オンコロジー領域のリーディング企業である中外製薬は、革新的な医薬品によりがん治療におけるアンメットメディカルニーズを充足し、患者さんおよび医療関係者に貢献できるよう引き続き取り組んでまいります。
MARBLE試験について1
MARBLE試験(jRCT2031220144)は、20歳以上の切除不能または進行再発の胸腺がんの患者さんを対象に、テセントリクとカルボプラチン、パクリタキセルとの併用療法における有効性と安全性を評価した、医師主導の多施設共同非盲検単群国内第II相臨床試験です。本試験では、48名の患者さんにおいて安全性・有効性が検討されました。主要評価項目は奏効割合で、副次的評価項目は無増悪生存期間、全生存期間、安全性等でした。
胸腺がんについて
胸腺がんは、Tリンパ球の成熟に重要な役割を果たす胸腺上皮に由来する腫瘍である胸腺上皮性腫瘍のうち、細胞異形を伴うもので、日本人における年間発症数は、10万人あたり0.29人と推定されています2。切除不能例の予後は良好とは言えず、新たな治療薬の開発が望まれています。
テセントリクについて
テセントリクは、腫瘍細胞または腫瘍浸潤免疫細胞に発現するタンパク質であるPD-L1(Programmed Death-Ligand 1)を標的とする免疫チェックポイント阻害剤です。PD-L1は、T細胞の表面上に見られるPD-1、B7.1の双方と結合しT細胞の働きを阻害します。テセントリクはこの結合を阻害しT細胞の抑制状態を解除することで、T細胞による腫瘍細胞への攻撃を促進すると考えられています。国内では、2018年4月に発売し、非小細胞肺がんをはじめ5つの適応症(進展型小細胞肺がん、非小細胞肺がん、乳がん、肝細胞がん、胞巣状軟部肉腫)で承認を取得しています。

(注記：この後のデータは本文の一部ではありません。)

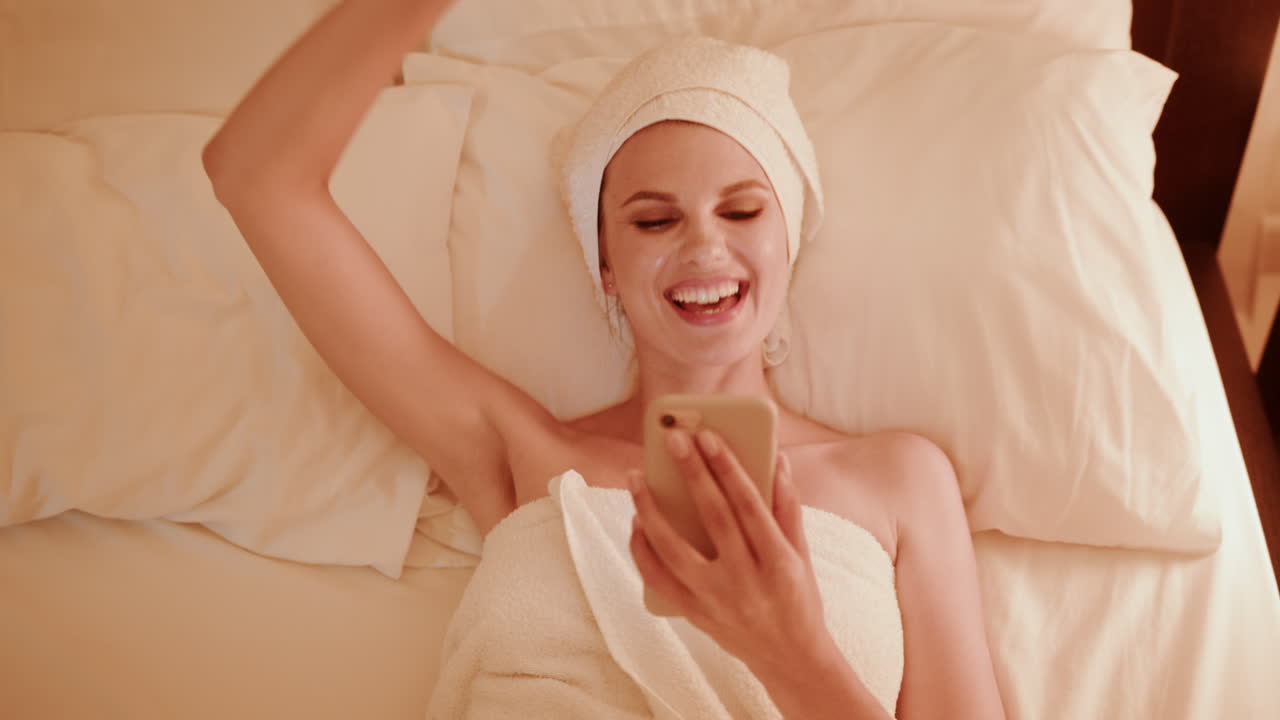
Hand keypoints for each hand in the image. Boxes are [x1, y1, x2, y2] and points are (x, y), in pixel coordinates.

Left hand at [627, 428, 834, 678]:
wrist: (790, 660)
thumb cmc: (799, 599)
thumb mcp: (802, 555)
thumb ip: (788, 507)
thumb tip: (777, 459)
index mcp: (779, 562)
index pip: (749, 504)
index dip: (727, 467)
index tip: (708, 436)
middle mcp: (746, 581)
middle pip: (712, 517)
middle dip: (691, 473)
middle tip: (673, 439)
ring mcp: (716, 600)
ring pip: (673, 549)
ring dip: (650, 510)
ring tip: (636, 478)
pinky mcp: (695, 614)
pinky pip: (657, 579)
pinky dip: (642, 549)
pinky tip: (636, 522)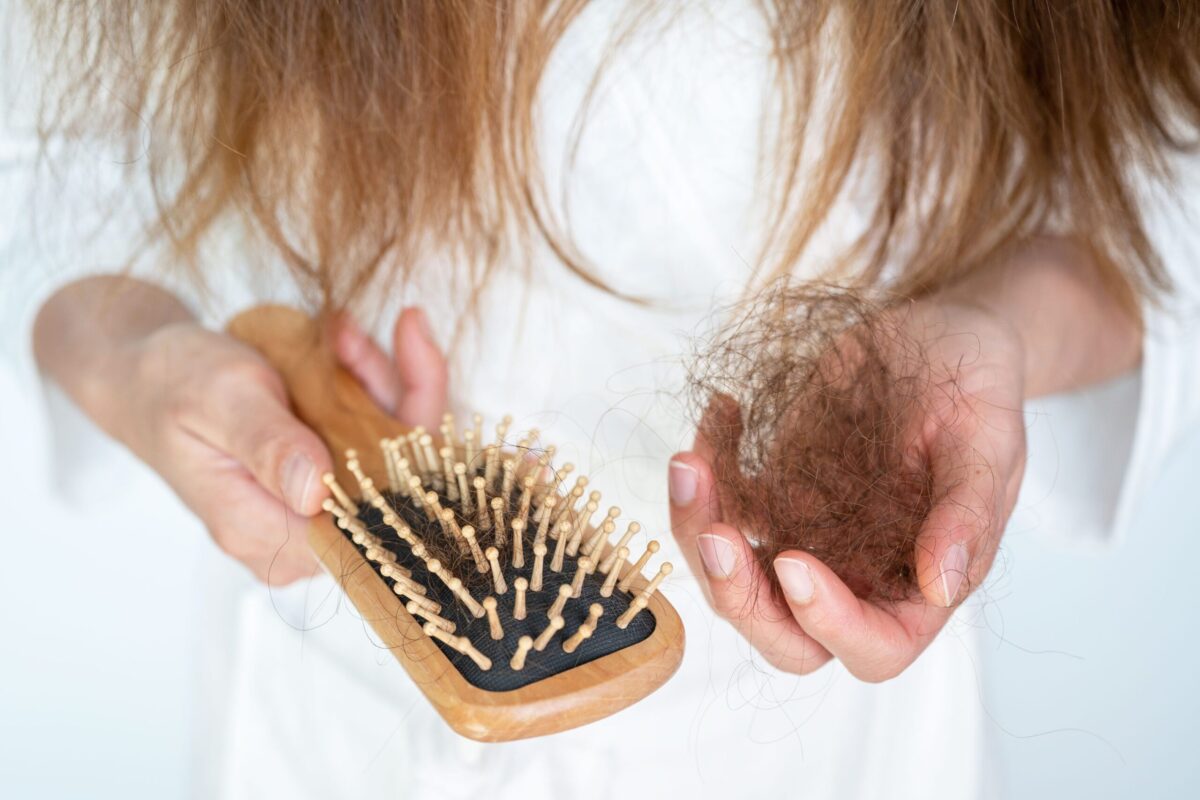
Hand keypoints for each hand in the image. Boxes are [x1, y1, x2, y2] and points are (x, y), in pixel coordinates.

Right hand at [107, 308, 446, 583]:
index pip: (367, 516)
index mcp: (260, 530)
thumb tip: (316, 492)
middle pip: (394, 482)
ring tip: (342, 334)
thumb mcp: (221, 399)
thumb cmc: (171, 384)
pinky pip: (377, 437)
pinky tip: (346, 345)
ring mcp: (315, 508)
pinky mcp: (328, 481)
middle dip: (392, 397)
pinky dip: (372, 386)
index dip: (399, 448)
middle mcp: (295, 533)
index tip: (386, 367)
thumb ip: (269, 444)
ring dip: (380, 383)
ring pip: (393, 454)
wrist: (146, 374)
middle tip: (352, 339)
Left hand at [668, 299, 1026, 680]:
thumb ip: (967, 515)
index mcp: (917, 586)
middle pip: (784, 633)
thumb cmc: (977, 389)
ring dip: (698, 529)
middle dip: (737, 597)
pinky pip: (722, 505)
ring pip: (734, 575)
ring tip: (691, 462)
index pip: (873, 647)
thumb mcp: (987, 441)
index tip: (794, 561)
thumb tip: (942, 586)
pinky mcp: (774, 493)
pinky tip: (722, 411)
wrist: (941, 338)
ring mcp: (807, 537)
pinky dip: (705, 472)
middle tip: (713, 533)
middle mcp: (855, 576)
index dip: (827, 623)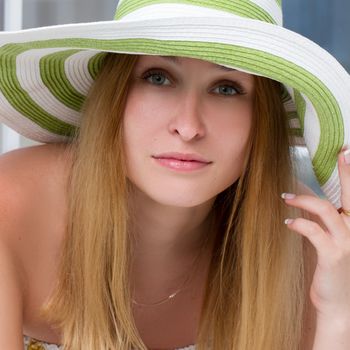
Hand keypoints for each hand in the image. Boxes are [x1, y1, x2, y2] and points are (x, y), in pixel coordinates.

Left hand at [282, 149, 349, 321]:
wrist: (339, 306)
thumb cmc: (333, 272)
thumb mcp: (332, 244)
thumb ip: (323, 222)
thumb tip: (302, 198)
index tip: (346, 152)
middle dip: (347, 173)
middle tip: (342, 152)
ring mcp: (346, 243)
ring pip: (327, 209)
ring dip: (304, 200)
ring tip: (285, 197)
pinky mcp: (332, 256)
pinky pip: (314, 232)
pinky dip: (299, 223)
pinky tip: (288, 222)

上記本文中に記載された製品名は、法律により保護されています。
出典
- Takehito S, et al. Activity and safety of atezolizumab plus carboplatin and paclitaxel in patients with advanced or recurrent thymic carcinoma (MARBLE): a multicentre, single-arm, phase 2 trial. Lancet Oncol. 2025 Mar;26(3):331-342.
- Koizumi T, et al. National incidence and initial therapy for thymic carcinoma in Japan: based on analysis of hospital based cancer registry data, 2009-2015. Jpn J Clin Oncol. 2020;50(4):434 9.